Editorial - (2021) Volume 10, Issue 10

Multistorey Car Park: An Overview
Sam Taylor*
 
The University of Sydney, Camperdown NSW 2006, Australia
 
*Correspondence: Sam Taylor, The University of Sydney, Camperdown NSW 2006, Australia, Email:

Received: 09-Oct-2021 Published: 19-Oct-2021, DOI: 10.35248/2168-9873.21.10.391

Editorial

A multistory car park (British and Singapore English) or parking garage (American English), also known as a multistory, parkade (mainly Canadian), parking building, parking structure, parking ramp, parking deck, or indoor parking, is a structure designed for car parking with multiple floors or levels. It's essentially a stacked indoor parking garage. If a parking garage is enclosed, it can be heated. Parking structure design can add a significant amount of money to new development planning, and it might be imposed by cities or states in new building parking requirements. Some cities, such as London, have repealed previously enacted parking minimums.

The City & Suburban Electric Carriage Company opened the first recorded multi-story car park at 6 Denman Street in central London in May 1901. The location, which spanned seven stories and totalled 19,000 square feet, could accommodate 100 vehicles. In 1902, the same company established a second site that could accommodate 230 automobiles. The business specialised in the selling, storage, valeting, and on-demand delivery of electric vehicles with a range of 40 miles and a top speed of 20 mph. The earliest documented parking garage in the United States was built in 1918 for the Hotel La Salle at 215 West Washington Street in Chicago's West Loop neighbourhood. Holabird and Roche collaborated on the design. The Hotel La Salle was demolished in 1976, but the parking structure was preserved since it was given provisional landmark status and was located several blocks away from the hotel. After failing to achieve landmark designation from the city of Chicago, it was demolished in 2005. 215 West, a 49-story apartment tower with a parking garage, has taken its place.

Design

Vehicles can be moved between levels using the following methods:

• The most prevalent style of ramp is an internal ramp.

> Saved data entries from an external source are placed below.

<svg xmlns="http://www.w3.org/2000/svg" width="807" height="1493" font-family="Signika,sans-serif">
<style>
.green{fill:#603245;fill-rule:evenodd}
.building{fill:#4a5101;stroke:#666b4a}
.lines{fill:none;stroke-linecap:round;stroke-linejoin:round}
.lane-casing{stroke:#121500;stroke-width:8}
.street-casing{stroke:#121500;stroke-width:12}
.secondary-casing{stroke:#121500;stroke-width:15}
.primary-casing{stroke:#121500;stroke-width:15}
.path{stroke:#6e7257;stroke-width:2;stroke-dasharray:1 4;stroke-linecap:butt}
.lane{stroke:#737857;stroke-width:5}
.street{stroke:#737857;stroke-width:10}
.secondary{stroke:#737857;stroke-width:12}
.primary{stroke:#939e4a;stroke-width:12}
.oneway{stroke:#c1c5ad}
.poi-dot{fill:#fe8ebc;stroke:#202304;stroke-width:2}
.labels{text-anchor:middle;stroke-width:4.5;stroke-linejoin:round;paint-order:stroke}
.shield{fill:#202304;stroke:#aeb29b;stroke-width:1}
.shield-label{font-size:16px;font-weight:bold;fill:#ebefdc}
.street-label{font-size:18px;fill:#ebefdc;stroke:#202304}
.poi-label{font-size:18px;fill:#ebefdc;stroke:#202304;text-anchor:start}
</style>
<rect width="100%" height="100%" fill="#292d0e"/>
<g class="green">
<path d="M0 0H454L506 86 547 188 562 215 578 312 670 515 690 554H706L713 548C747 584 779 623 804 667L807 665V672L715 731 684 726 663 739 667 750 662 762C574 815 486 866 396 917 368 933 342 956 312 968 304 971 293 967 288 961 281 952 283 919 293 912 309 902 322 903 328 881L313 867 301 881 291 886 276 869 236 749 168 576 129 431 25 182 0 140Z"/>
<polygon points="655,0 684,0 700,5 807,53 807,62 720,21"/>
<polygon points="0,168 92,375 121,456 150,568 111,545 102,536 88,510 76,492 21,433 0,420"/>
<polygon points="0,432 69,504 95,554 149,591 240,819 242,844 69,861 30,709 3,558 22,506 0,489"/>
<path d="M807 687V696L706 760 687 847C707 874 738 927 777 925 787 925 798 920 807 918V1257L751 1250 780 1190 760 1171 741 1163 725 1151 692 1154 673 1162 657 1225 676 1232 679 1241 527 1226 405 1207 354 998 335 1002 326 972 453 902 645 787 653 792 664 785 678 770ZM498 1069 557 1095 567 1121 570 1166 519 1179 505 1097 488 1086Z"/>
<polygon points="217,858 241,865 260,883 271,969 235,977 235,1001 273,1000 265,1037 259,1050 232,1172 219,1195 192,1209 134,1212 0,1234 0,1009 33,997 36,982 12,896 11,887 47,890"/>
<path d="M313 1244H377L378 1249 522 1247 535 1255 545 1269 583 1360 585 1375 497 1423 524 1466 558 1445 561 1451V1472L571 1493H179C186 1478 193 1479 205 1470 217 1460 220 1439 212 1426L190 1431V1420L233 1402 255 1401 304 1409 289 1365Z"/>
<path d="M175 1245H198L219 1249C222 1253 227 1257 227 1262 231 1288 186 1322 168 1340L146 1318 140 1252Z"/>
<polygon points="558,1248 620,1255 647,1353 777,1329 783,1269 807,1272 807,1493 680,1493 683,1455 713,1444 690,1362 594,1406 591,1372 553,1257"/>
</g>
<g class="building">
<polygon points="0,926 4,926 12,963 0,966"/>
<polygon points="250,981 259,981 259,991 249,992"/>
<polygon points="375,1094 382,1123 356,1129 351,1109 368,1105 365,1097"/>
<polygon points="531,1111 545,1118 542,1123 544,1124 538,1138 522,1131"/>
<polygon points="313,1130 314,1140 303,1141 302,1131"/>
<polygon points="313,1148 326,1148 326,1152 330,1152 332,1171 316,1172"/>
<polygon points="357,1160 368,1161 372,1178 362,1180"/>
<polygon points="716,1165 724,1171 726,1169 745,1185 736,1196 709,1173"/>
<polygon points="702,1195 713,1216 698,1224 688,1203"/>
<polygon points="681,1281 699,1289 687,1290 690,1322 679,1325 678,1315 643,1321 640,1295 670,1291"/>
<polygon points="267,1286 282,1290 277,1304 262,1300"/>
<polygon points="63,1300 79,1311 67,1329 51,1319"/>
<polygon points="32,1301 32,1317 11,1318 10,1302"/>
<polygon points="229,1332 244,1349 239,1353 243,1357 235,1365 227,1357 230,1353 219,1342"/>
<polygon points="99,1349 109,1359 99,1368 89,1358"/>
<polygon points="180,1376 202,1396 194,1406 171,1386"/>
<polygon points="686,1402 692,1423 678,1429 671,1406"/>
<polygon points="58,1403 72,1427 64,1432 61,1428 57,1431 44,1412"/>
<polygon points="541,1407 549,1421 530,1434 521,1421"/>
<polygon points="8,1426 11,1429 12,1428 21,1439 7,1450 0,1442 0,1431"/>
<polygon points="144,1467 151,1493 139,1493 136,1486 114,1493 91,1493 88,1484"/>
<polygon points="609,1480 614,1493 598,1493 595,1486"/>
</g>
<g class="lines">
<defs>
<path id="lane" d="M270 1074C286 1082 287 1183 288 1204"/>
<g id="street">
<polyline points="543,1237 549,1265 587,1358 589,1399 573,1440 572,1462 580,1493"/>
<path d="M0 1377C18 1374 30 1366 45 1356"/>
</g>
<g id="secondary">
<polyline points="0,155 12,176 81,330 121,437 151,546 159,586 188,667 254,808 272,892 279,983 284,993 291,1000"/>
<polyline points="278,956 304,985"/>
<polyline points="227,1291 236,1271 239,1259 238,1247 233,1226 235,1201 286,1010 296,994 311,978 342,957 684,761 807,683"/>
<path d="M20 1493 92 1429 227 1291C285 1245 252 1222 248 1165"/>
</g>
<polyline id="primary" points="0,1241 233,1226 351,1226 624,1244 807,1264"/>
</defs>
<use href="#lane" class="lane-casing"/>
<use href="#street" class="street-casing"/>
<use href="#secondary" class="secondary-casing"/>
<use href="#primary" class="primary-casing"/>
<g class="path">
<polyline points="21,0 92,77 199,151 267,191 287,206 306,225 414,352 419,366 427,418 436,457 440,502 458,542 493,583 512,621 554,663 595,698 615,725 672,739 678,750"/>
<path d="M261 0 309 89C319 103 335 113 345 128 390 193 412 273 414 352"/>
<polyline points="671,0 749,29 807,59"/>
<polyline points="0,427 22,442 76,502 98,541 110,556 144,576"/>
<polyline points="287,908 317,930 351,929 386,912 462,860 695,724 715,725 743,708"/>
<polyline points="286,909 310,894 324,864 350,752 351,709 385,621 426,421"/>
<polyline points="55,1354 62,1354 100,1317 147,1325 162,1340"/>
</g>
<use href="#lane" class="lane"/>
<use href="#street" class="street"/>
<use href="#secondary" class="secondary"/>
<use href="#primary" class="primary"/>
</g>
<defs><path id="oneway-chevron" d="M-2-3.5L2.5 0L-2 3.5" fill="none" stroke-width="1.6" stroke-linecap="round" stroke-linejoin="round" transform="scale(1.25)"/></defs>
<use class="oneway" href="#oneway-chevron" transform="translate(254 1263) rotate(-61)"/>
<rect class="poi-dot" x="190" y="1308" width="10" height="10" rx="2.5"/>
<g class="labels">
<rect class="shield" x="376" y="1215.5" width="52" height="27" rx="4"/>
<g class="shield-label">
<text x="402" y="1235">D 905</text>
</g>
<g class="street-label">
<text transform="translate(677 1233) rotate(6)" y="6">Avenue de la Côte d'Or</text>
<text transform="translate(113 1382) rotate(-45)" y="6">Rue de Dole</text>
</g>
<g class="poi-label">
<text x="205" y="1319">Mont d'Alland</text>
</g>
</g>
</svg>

• Exterior ramps – which may take the form of a circular ramp (known in America as a 'whirley-gig')

• Vehicle lifts (or elevators) are the least prevalent type of vehicle lift.

The car park may be split-level or have sloped parking if it is situated on sloping land. Many parking garages are standalone structures dedicated solely to that purpose. Car parks frequently have lower design loads than the office buildings they serve (50 psf vs. 80 psf), resulting in long floor spans of 55–60 feet that allow automobiles to park in rows without supporting columns in between. In the United States, pre-stressed concrete double-tee floor systems or post-tensioned cast-in-place concrete floor systems are the most popular structural solutions for these structures. Car parks serving residential and certain commercial buildings have recently been developed as part of a bigger structure, frequently underground as part of the basement, such as the parking lot at Atlanta's Atlantic Station renovation. This saves land for other uses (rather than a parking lot), is usually less expensive and more practical than a separate structure, and is hidden from view. It shields clients and their vehicles from inclement weather such as rain, snow, or scorching summer sun, which can elevate the interior temperature of a vehicle to dangerously high levels.

When developer Louis Lesser built a two-level underground parking structure beneath six 10-story high-rise residence halls at California State University, Los Angeles, in 1964, it was deemed an innovative proposal because the 176-acre (0.71 km2) university lacked space for horizontal development. The modest two-level parking structure was odd enough in 1964 that it was touted as an original "idea" and "subterranean spaces" in a separate newspaper section titled "Parking Underground." One of the world's largest parking lots is located beneath Nathan Phillips Square in Toronto, with 2,400 spaces.

Citation: Taylor S (2021) Multistorey Car Park: An Overview. J Appl Mech Eng. 10: 391.

Copyright: © 2021 Taylor S. This is an open access article distributed under the term of the Creative Commons Attribution License, which permits unrestricted use, distribution, and reproduction in any medium, provided the original author and source are credited.